**Work item**
Please continue the article on the overhaul of the KLIFS kinase structure database, picking up right after its last sentence.

**Selected passage**
KLIFS: an overhaul after the first 5 years of supporting kinase research

Abstract

Kinases are a prime target of drug development efforts with >60 drug approvals in the past two decades. Due to the research into this protein family, a wealth of data has been accumulated that keeps on growing. KLIFS-Kinase-Ligand Interaction Fingerprints and Structures-is a structural database focusing on how kinase inhibitors interact with their targets. The aim of KLIFS is to support (structure-based) kinase research through the systematic collection, annotation, and processing of kinase structures. Now, 5 years after releasing the initial KLIFS website, the database has undergone a complete overhaul with a new website, new logo, and new functionalities. In this article, we start by looking back at how KLIFS has been used by the research community, followed by a description of the renewed KLIFS, and conclude with showcasing the functionalities of KLIFS. Major changes include the integration of approved drugs and inhibitors in clinical trials, extension of the coverage to atypical kinases, and a RESTful API for programmatic access. KLIFS is available at the new domain https://klifs.net.

Figure 1.

An overview of the pipeline and contents of KLIFS. (A) The left kinome shows the current structural coverage of KLIFS for each kinase. The size of the circles indicates the number of structures for each kinase with in purple the newly covered kinases, in red the current status of previously covered kinases with in yellow on top the status at the time of the previous publication (4). The right kinome shows the ligand coverage based on ChEMBL and is colored according to the % of ligands that are analogs of the inhibitors present in KLIFS. Of note, the circles represent the number of structures and ligands on a logarithmic scale. The kinome visualizations were created using KinMap (44). (B) A schematic depiction of the pipeline of how the structures are processed before their annotation, calculation, curation and presentation in KLIFS.

**Provided records**
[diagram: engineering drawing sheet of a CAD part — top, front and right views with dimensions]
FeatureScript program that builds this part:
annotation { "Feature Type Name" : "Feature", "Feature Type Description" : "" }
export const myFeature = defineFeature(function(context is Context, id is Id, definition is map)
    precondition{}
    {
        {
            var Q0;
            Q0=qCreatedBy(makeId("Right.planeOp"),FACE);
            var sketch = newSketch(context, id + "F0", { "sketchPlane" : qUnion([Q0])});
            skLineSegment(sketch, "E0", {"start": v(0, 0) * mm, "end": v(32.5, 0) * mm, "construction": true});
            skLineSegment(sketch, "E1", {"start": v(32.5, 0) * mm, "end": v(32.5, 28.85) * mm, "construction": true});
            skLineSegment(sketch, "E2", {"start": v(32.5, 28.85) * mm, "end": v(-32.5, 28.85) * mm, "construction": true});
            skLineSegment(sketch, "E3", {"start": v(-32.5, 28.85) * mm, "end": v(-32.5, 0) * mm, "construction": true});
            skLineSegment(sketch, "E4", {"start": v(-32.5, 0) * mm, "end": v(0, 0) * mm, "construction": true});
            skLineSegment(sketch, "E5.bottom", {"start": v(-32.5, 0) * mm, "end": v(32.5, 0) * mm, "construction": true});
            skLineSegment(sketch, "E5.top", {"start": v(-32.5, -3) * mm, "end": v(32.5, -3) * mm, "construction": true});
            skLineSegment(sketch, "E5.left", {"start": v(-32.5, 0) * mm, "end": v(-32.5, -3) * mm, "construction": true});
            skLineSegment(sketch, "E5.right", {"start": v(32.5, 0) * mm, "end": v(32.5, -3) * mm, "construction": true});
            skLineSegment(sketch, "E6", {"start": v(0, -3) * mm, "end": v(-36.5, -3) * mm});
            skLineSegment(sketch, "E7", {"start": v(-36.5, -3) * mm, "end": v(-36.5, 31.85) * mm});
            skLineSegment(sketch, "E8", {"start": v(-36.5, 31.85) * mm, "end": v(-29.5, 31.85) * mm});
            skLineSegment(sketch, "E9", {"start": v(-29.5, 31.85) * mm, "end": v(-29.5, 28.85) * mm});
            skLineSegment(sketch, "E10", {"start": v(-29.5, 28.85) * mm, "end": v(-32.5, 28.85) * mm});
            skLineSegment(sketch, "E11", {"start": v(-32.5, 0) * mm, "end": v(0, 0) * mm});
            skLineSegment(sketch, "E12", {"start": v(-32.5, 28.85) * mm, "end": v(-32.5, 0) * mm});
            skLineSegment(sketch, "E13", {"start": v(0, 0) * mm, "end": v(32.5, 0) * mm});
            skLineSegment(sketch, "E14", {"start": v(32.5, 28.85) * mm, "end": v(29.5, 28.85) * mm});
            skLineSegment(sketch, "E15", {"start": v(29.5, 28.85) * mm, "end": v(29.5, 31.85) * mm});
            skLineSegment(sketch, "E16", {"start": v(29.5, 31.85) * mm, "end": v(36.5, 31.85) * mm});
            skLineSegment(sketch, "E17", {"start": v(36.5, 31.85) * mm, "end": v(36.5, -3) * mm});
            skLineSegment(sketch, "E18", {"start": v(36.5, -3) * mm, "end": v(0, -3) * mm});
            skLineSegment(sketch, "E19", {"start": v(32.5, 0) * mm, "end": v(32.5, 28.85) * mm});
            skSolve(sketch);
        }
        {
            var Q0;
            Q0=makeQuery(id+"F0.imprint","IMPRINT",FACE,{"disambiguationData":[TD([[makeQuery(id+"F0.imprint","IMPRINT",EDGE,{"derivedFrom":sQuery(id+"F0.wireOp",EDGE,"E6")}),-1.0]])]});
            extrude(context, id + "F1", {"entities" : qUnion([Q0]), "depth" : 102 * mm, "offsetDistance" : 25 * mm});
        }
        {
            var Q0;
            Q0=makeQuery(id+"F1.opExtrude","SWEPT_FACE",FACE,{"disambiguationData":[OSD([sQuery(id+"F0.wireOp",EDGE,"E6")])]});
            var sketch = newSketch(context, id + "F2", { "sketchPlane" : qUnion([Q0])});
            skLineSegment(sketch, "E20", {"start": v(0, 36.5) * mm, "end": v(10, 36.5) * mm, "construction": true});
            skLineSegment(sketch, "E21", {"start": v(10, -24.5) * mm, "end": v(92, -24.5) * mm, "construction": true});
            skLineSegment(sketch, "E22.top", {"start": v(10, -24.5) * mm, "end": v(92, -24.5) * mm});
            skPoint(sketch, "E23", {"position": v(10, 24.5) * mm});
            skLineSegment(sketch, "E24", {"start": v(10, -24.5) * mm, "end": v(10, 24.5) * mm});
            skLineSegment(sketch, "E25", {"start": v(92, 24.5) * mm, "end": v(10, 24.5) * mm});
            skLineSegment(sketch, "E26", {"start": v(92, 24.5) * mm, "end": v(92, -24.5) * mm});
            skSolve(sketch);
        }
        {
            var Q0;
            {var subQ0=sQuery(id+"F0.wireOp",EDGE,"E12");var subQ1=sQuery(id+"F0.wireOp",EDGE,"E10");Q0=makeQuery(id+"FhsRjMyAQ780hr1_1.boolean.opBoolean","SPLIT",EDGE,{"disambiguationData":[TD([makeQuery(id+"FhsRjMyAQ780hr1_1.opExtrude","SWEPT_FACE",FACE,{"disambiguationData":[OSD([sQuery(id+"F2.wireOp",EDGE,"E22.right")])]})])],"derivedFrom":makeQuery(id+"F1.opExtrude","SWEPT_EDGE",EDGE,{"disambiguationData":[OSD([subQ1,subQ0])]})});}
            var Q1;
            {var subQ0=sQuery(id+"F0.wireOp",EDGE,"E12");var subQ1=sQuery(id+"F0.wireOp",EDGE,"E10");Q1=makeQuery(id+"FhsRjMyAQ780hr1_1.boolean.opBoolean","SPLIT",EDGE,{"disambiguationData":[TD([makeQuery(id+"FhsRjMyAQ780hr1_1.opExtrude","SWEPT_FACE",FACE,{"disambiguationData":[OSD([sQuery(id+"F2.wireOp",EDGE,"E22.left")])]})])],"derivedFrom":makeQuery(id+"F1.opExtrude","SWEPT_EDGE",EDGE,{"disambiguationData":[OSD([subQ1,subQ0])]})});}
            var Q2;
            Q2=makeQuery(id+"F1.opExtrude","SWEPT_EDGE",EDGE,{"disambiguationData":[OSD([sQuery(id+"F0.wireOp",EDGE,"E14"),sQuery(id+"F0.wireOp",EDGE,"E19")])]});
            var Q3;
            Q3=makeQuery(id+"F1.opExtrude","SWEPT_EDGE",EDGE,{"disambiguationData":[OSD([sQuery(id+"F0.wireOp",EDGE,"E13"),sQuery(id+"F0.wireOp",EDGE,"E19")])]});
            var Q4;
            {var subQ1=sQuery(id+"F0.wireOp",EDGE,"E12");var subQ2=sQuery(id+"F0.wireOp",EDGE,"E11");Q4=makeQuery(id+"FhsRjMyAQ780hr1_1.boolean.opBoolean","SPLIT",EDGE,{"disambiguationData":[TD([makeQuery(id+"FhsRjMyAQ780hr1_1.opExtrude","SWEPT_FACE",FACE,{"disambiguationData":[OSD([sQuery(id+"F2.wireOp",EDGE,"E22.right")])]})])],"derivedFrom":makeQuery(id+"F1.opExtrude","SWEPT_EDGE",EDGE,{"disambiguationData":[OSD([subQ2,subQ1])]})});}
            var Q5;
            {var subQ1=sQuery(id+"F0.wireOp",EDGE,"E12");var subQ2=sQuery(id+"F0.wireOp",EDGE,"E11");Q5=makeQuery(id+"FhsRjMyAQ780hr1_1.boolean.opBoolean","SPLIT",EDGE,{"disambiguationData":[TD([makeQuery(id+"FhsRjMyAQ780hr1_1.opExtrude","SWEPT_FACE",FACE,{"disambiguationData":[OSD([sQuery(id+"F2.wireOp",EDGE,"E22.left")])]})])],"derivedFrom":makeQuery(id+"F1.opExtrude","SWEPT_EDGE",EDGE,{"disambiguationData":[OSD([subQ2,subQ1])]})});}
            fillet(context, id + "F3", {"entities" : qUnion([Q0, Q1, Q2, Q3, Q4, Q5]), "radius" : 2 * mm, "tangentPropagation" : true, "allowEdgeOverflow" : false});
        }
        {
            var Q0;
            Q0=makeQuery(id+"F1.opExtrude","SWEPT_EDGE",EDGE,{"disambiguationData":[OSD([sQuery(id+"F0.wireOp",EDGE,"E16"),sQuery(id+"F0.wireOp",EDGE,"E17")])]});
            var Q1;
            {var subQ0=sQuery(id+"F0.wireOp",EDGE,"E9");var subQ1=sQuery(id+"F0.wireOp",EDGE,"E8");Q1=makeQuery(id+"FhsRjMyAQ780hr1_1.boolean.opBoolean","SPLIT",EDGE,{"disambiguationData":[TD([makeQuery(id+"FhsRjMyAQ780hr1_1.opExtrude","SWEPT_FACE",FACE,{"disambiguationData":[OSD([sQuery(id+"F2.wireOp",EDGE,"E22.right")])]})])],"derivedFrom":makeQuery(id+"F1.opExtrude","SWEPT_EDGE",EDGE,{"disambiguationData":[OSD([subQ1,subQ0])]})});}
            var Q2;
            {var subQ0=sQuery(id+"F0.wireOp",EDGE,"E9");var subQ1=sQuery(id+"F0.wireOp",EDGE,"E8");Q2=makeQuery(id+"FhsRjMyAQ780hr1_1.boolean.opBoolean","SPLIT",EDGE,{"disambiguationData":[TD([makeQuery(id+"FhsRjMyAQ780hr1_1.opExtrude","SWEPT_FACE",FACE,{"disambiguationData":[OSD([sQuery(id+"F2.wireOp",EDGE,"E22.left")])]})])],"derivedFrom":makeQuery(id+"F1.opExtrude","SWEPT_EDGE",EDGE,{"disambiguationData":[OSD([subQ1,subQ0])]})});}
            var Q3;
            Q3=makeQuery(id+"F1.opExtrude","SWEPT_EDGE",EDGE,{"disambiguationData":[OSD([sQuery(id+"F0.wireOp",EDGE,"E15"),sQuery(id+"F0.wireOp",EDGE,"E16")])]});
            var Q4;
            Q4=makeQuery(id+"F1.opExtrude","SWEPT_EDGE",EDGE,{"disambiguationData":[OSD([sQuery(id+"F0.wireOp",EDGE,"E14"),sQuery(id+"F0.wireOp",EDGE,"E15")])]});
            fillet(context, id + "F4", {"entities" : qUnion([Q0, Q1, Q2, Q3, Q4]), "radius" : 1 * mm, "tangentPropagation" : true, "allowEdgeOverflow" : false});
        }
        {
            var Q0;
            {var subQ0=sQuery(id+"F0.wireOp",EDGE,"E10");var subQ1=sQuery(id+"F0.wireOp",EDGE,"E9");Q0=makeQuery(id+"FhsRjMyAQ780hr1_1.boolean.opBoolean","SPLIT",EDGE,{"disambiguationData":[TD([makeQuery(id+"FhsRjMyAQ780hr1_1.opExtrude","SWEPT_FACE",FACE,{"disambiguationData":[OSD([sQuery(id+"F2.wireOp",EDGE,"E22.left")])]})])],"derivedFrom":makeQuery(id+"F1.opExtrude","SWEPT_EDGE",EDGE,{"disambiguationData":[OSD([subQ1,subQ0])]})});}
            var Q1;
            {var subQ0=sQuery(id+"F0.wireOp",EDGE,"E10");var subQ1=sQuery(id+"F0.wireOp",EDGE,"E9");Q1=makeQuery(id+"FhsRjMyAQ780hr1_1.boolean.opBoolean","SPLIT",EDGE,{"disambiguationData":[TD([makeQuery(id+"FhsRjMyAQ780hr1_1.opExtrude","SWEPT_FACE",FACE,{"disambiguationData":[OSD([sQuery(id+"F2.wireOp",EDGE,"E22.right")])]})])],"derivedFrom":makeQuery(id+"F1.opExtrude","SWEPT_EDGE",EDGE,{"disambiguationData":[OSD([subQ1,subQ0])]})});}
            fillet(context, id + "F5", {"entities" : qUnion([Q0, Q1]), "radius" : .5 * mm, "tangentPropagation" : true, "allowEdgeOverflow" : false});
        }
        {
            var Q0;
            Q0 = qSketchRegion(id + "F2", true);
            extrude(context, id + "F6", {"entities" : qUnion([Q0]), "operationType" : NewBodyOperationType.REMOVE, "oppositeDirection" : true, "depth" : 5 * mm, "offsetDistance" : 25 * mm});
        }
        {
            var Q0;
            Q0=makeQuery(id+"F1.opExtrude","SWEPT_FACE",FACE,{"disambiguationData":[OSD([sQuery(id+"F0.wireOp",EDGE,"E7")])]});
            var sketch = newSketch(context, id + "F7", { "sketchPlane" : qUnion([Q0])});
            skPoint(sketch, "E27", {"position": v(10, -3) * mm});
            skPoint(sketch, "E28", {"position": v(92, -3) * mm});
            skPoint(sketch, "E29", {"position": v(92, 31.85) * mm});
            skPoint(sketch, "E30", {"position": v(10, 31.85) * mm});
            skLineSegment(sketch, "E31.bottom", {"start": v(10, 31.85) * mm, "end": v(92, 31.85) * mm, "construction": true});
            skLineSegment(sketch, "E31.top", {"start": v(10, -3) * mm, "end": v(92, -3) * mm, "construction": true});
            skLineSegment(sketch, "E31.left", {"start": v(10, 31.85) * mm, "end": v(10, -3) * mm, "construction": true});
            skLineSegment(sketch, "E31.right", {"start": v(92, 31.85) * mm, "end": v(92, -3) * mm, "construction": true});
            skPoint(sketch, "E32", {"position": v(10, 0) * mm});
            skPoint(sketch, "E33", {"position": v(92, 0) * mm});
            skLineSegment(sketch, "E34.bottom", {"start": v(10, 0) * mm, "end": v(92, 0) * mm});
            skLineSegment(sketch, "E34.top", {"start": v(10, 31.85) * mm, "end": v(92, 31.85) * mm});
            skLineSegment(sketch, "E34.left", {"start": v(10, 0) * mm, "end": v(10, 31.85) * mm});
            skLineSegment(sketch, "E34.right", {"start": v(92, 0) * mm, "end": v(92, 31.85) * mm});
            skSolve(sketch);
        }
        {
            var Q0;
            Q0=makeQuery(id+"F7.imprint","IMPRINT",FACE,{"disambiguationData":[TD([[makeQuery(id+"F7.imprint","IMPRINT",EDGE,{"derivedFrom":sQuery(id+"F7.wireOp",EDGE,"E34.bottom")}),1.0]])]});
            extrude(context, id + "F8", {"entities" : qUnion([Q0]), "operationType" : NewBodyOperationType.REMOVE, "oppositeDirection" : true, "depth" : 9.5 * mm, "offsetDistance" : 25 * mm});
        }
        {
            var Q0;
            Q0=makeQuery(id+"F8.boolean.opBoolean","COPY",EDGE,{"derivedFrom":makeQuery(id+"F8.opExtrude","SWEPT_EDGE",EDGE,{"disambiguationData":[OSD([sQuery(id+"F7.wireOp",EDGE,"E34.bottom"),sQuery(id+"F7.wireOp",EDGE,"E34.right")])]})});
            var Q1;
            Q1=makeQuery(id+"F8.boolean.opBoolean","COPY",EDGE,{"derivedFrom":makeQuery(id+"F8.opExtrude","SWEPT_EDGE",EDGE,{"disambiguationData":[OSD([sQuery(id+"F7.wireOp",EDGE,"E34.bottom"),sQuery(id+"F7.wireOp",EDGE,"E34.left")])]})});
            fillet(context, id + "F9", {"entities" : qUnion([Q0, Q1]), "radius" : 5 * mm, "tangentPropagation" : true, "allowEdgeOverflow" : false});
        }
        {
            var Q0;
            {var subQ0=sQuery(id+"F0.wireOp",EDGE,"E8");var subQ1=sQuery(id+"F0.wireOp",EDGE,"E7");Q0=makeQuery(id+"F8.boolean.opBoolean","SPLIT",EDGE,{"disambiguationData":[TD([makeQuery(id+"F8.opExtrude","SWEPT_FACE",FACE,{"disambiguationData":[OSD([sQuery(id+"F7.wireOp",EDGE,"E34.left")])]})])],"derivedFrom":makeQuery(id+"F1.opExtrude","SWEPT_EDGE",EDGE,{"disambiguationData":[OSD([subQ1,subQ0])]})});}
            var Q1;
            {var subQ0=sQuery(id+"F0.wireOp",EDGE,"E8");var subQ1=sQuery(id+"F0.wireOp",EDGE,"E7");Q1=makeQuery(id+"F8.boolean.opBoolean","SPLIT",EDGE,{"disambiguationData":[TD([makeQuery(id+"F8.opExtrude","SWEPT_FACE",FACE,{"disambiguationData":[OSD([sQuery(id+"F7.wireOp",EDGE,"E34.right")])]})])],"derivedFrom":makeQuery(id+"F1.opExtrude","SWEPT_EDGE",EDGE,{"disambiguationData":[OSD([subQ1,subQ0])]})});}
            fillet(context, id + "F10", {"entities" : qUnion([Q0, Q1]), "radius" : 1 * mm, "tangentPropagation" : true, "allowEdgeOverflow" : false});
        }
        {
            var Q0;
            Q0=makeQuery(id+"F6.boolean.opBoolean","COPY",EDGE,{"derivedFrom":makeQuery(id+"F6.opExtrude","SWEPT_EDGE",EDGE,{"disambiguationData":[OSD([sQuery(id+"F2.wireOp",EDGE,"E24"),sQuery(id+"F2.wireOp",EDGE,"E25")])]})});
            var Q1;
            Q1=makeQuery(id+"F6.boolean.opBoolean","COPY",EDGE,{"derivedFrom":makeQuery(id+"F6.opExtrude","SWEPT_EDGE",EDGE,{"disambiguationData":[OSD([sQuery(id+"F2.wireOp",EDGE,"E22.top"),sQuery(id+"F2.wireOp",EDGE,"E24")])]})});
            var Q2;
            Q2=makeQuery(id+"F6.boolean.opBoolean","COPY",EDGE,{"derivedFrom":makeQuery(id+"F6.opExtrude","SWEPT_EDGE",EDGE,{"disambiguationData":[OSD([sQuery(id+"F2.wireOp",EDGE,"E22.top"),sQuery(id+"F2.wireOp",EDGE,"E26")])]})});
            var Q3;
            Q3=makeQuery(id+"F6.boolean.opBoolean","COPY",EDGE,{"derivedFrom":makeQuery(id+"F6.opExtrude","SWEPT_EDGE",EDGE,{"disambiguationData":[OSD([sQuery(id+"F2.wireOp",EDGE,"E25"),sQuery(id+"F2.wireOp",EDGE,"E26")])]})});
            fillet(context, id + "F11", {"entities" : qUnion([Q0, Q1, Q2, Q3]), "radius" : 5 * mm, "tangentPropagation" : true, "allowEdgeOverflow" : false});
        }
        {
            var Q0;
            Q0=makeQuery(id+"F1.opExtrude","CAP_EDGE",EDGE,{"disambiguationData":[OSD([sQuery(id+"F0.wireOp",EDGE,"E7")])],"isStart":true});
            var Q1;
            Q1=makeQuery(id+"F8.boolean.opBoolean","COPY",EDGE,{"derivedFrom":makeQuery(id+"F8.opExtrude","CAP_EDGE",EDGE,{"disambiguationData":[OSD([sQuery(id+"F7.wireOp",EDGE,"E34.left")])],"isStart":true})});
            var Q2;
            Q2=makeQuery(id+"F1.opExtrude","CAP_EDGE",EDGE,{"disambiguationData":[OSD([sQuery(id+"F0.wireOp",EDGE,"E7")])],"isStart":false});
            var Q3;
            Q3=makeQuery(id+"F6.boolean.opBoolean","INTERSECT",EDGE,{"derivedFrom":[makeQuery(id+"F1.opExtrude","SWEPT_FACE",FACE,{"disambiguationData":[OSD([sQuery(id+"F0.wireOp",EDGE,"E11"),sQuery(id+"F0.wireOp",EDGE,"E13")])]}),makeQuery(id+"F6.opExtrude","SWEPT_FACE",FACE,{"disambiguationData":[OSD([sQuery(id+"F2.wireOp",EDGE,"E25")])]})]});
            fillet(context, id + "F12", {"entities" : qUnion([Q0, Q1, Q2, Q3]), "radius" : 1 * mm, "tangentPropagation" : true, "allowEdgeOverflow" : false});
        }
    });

**Answer to this task**
Figure 2.

(A) Partial reconstruction of Ponatinib using fragments from structures released before 2009. Fragments from Imatinib, Nilotinib and HET-code 4RB are shown together on top of the binding mode of ponatinib within the kinase binding site. (B) Partial reconstruction of Erdafitinib based on fragments from structures released before 2016. Fragments from PD173074 and NVP-BSK805 are shown on top of the binding mode of Erdafinitib within the kinase binding site. (C) An analog search for the recently approved inhibitor Capmatinib identified HET-code 6XE as the most similar inhibitor in KLIFS with a fingerprint similarity of 0.54 (Tanimoto score using the Morgan fingerprint). (D) An overlay of a structure with a hit from an ultra-small fragment screen with a substructure search hit within KLIFS. This overlay shows a conservation of the binding pose of the hinge-binding fragment in 6QA1 with the larger ligand with this fragment as substructure as observed in 1W7H.